** PAGE EXTRACT **
-- START --

KDE4: The Future of the X Desktop?

Last week I pissed and moaned about the consistency of the desktop in Xwindows. Granted, it’s not as big a mess as it was a decade ago, but it still has a ways to go to being the intuitive, nicely designed experience you should demand of your desktop.

The biggest issue keeping the X desktop from feeling like a polished system is the presence of multiple desktop environments leads to applications being developed using a wide variety of GUI toolkits. Yes, this also happens in Windows, and to a lesser degree in Mac OS X with designers not adhering to interface design guidelines, but it is still a fairly big problem in X.

Let me state that two of the desktop environments for X, Gnome and KDE, have created pretty cohesive desktops. The problem being, even if you use one or the other, I doubt that all of the applications you choose to use are from one design camp or the other, leading to a mish mash of GUI design on your desktop, and a somewhat bloated system for having to have two extensive sets of libraries to support both types of applications installed.

I know that someone will probably comment that they feel that very freedom of choice provided by X is one of it’s strengths.

Baloney.

Same argument goes for the open PC world vs. the closed world of Apple hardware, and it doesn’t hold water. In the hardware world, all that freedom leads to systems that are much more prone to unreliability due to hardware issues. I was in that camp once, and it didn’t take me long after moving to Mac that I saw that what I had perceived as Apple’s weakness was in fact one of it’s greatest strengths.

The closed nature of Apple hardware ensures that the system works. Apple knows exactly what they are dealing with, and so do Mac application developers. That’s the reason why you normally don’t see the weird kind of behavior on a Mac that PC users have been taking for granted since the transition from MS-DOS, and when you do it usually means that some sort of hardware failure is imminent.

So I have some issues with the interface inconsistencies with the X desktop. I still prefer it to a Windows environment, by a mile.

-- END --

** INSTRUCTIONS **
a. In the rows of sheet music, copy every line exactly, starting at the very beginning and going on through the line with "e'''8 r8 des'''8[ f''8] |". Leave the picture out of your copy.
b. Pick up the blog post on the X desktop's interface inconsistencies after its final sentence, and keep writing it.
The blog post above has no connection to the rows that follow it.

** RECORDS TO PROCESS **
-- START --

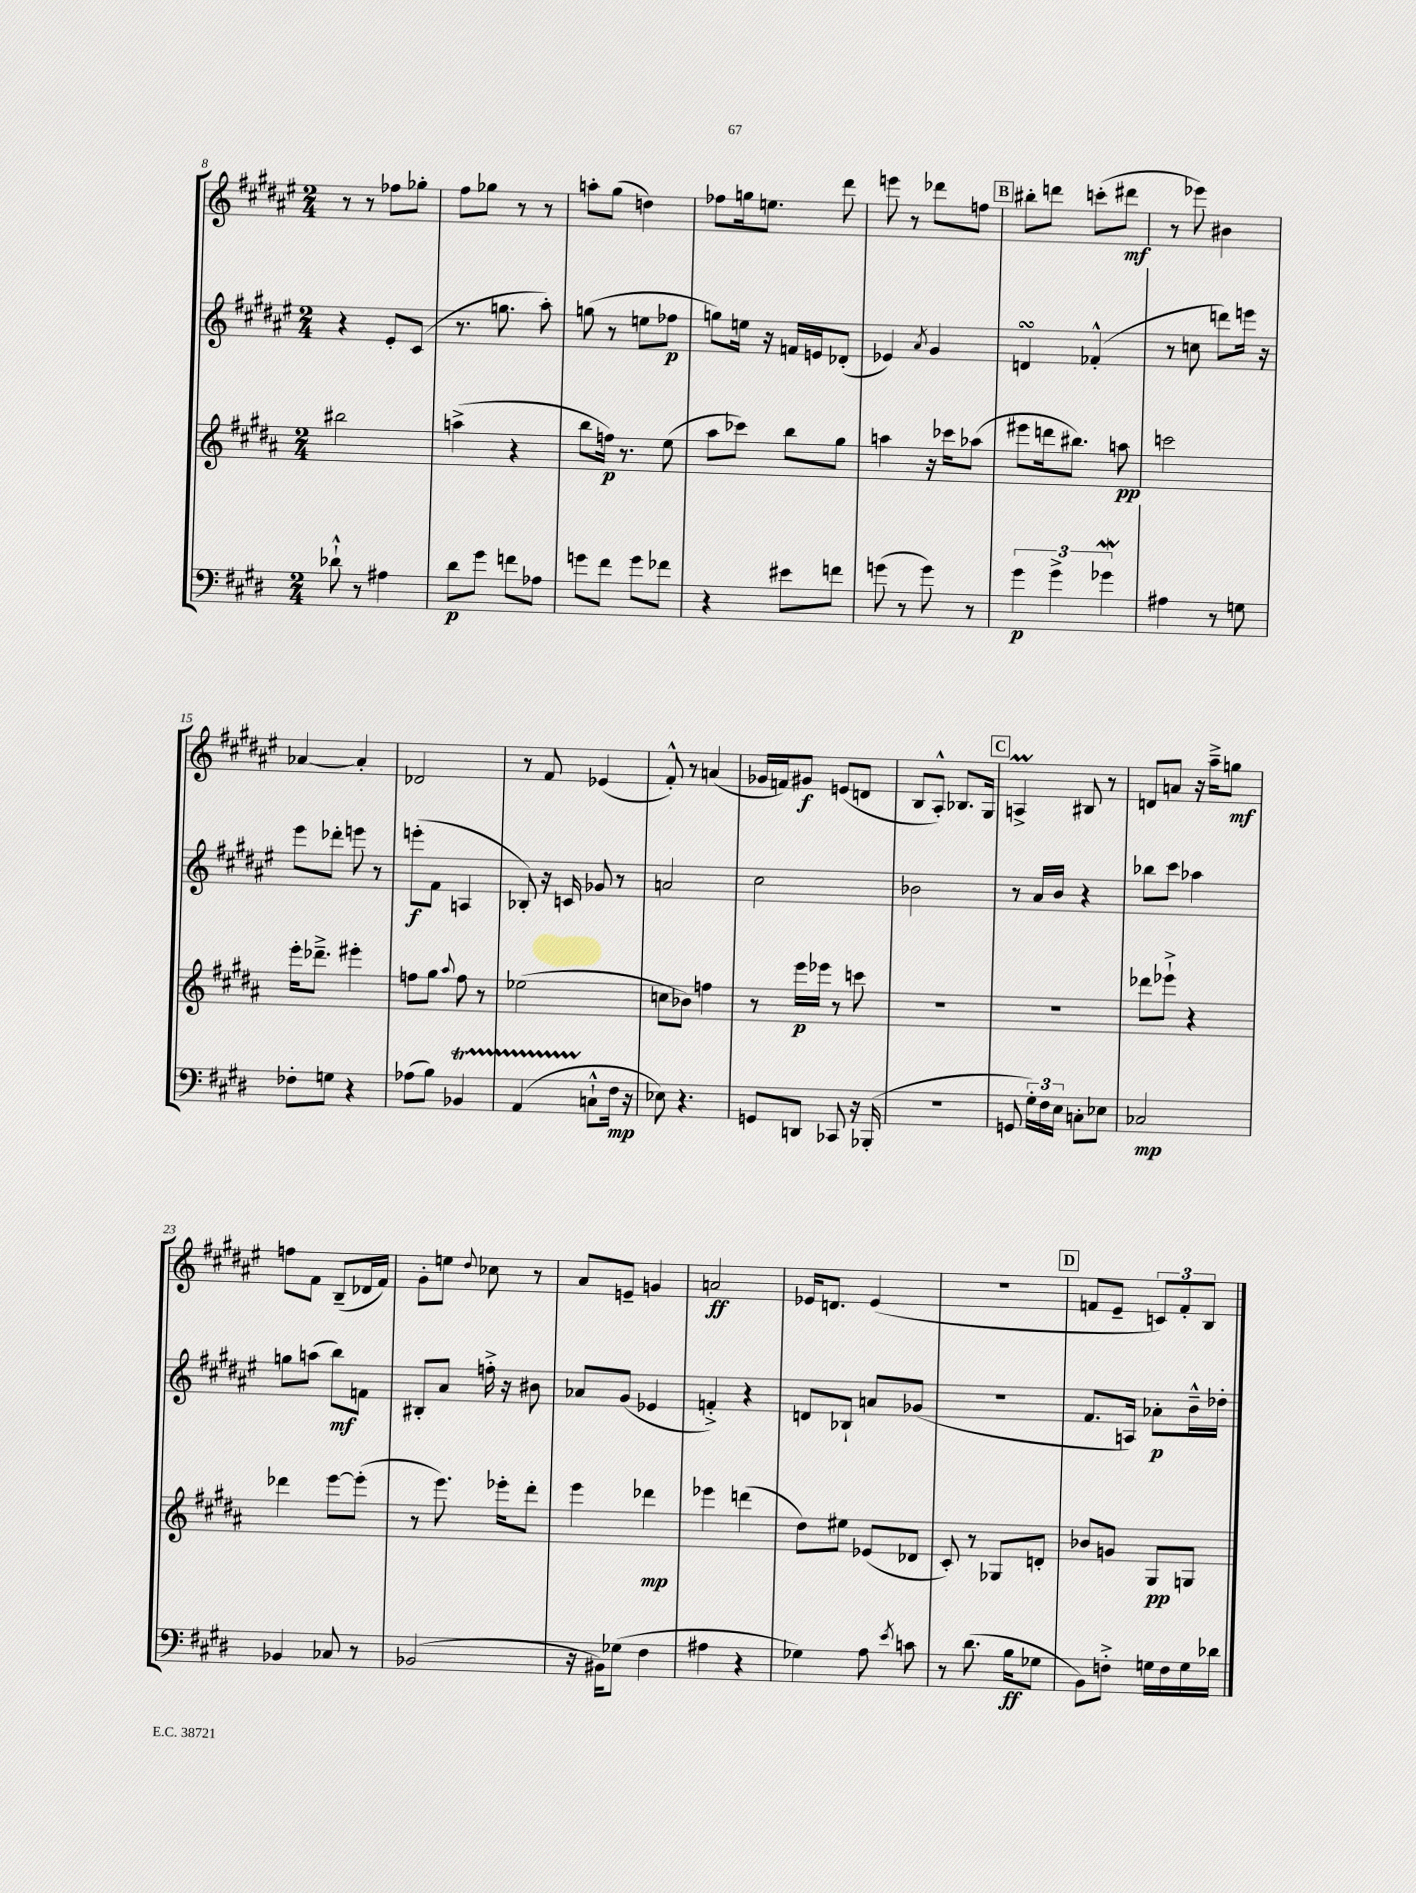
<<
\new StaffGroup <<
\new Staff = "s0" {
    \clef treble \key fis \major \numericTimeSignature \time 2/4
    \autoBeamOff r8 r8 fes''8[ ges''8]-. |
    fis''8[ ges''8] r8 r8 |
    a''8[-. gis''8]( d''4) |
    fes''8[ g''16 e''8.] dis'''8 |
    e'''8 r8 des'''8[ f''8] |
    \mark \markup { \box "B" } bis''8[-. d'''8] c'''8[-.( dis'''8]\mf |
    r8 ees'''8) bis'4 |
    aes'4~ aes'4-. |
    des'2 |
    r8 fis'8 ees'4( |
    fis'8-.-^) r8 a'4( |
    ges'16[ f'16) gis'8]\f e'8[( d'8] |
    b8[ ais8]-.-^) bes8.[ gis16] |
    \mark \markup { \box "C" } a4->\prall bis8 r8 |
    d'8[ a'8] r16 ais''16[---> g''8]\mf |
    f''8[ fis'8] b8[--( des'16 fis'16]) |
    gis'8[-. e''8] \appoggiatura { dis''8 } ces''8 r8 |
    ais'8[ e'8]-- g'4 |
    a'2\ff |
    ees'16[ d'8.] ees'4( |
    r2 |
    \mark \markup { \box "D" } f'8[ eis'8]-- \tuplet 3/2 { c'8[) f'8-. b8] } \bar "|." |
}
\new Staff = "s1" {
    \clef treble \key fis \major \numericTimeSignature \time 2/4
    \autoBeamOff r4 eis'8[-. cis'8]( |
    r8. g''8. ais''8-.) |
    g''8( r8 e''8[ fes''8]\p |
    g''8[) e''16] r16 f'16[ e'16 des'8]-.( |
    ees'4) \acciaccatura { ais'8 } gis'4 |
    \mark \markup { \box "B" } d'4\turn fes'4-.-^( |
    r8 c''8 d'''8[) e'''16] r16 |
    eis'''8[ des'''8]-. e'''8 r8 |
    e'''8[-.\f( fis'8] a4 |
    bes8-.) r16 c'16 ges'8 r8 |
    a'2 |
    cis''2 |
    bes'2 |
    \mark \markup { \box "C" } r8 ais'16[ b'16] r4 |
    bes''8[ cis'''8] aes''4 |
    g''8[ a''8]( b''8[\mf) f'8] |
    bis8[-. ais'8] f''16-.-> r16 bis'8 |
    aes'8[ gis'8]( ees'4 |
    f'4-.->) r4 |
    d'8[ bes8]-! a'8[ ges'8]( |
    R2 |
    \mark \markup { \box "D" } fis'8.[ a16]) aes'8[-.\p b'16---^ des''16]-. \bar "|." |
}
\new Staff = "s2" {
    \clef treble \key b \major \numericTimeSignature \time 2/4
    \autoBeamOff bis''2 |
    a''4->( r4 |
    b''8[ f''16]\p) r8. e''8( |
    ais''8[ ces'''8]) b''8[ gis''8] |
    a''4 r16 ces'''16[ aes''8]( |
    \mark \markup { \box "B" } eis'''8[ d'''16 bis''8.]) a''8\pp |
    c'''2 |
    e'''16[-. des'''8.]---> eis'''4-. |
    f''8[ gis''8] \appoggiatura { ais''8 } f''8 r8 |
    ees''2( |
    c''8[ bes'8]) f''4 |
    r8 e'''16[\p ees'''16] r8 c'''8 |
    r2 |
    \mark \markup { \box "C" } R2 |
    des'''8[ ees'''8]-!-> r4 |
    des'''4 e'''8[~ e'''8]-.( |
    r8 e'''8.) ees'''16[-. dis'''8]-. |
    e'''4 des'''4\mp |
    ees'''4 d'''4( |
    dis''8[) eis''8] ees'8[( des'8] |
    cis'8-.) r8 ges8[ d'8]-. |
    \mark \markup { \box "D" } bes'8[ g'8] gis8[\pp g8] \bar "|." |
}
\new Staff = "s3" {
    \clef bass \key e \major \numericTimeSignature \time 2/4
    \autoBeamOff des'8-!-^ r8 ais4 |
    dis'8[\p gis'8] f'8[ aes8] |
    g'8[ fis'8] g'8[ fes'8] |
    r4 eis'8[ f'8] |
    g'8( r8 g'8) r8 |
    \mark \markup { \box "B" } \tuplet 3/2 { gis'4\p gis'4-> ges'4\mordent } |
    ais4 r8 g8 |
    fes8[-. g8] r4 |
    aes8[( b8]) bes,4\startTrillSpan |
    a,4( c8[-!-^\stopTrillSpan fis16]\mp r16 |
    ees8) r4. |
    g,8[ d,8] ces,8 r16 bes,,16-.( |
    r2 |
    \mark \markup { \box "C" } g,8 \tuplet 3/2 { gis16[-.) fis16 e16] } c8[-. ees8] |
    ces2\mp |
    bes,4 ces8 r8 |
    bes,2( |
    r16 bis,16[) ges8]( fis4 |
    ais4 r4 |
    ges4) a8 \acciaccatura { e'8 } c'8 |
    r8 dis'8.( b16[\ff ges8] |
    \mark \markup { \box "D" } b,8[) f8]-.-> g16[ f16 g16 des'16] \bar "|." |
}
>>
>>
\layout { \context { \Score currentBarNumber = #8 } }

-- END --

** EXPECTED OUTPUTS **
a.
<<
\new StaffGroup <<
\new Staff = "s0" {
    \clef treble \key fis \major \numericTimeSignature \time 2/4
    \autoBeamOff r8 r8 fes''8[ ges''8]-. |
    fis''8[ ges''8] r8 r8 |
    a''8[-. gis''8]( d''4) |
    fes''8[ g''16 e''8.] dis'''8 |
    e'''8 r8 des'''8[ f''8] |

b.
This week I upgraded my laptop, running Linux Mint 5 to Linux Mint 7. Oops. Mint 7 doesn’t seem to like my hardware for some reason. That led to me searching for a replacement operating system for the laptop, and after two days of experimenting with different distros, I ended up going with the new version of Mandriva running KDE4.

I downloaded KDE when it first came out, ran it for a while, and decided it wasn’t for me. At the time I was a Windowmaker user, but I eventually ended up going to Gnome and sticking with it. I have tried the various versions of KDE through the years, and saw the improvements they were making, but still felt it wasn’t for me and stuck with Gnome, and ultimately Gnome + Compiz, which I thought was as good a desktop as you could have in X. I even tried KDE4, very briefly, and decided that bun needed more time in the oven.

So after looking at several distros that used either KDE 3.5.x or Gnome2.2.x I hadn’t found one that seemed to work with my laptop. No sound, or no 3D accelerated desktop, or some strange behavior present. Yes, I can generally dig around and find solutions to these sorts of problems, but I also have other commitments (read: a life), and I just don’t have the time to tinker with my OS that I used to. PCLinuxOS was very close, and I almost stuck with it, but my mild dislike for KDE 3.x and my brief time with KDE4 on FreeBSD had me intrigued and wanting to see if they had made it more usable.

Enter Mandriva. The new version ships with a KDE4 desktop, and PCLinuxOS is based on Mandriva, so I had high hopes for it working out of the box as it were.

It did, and boy was I surprised with how far KDE4 has come.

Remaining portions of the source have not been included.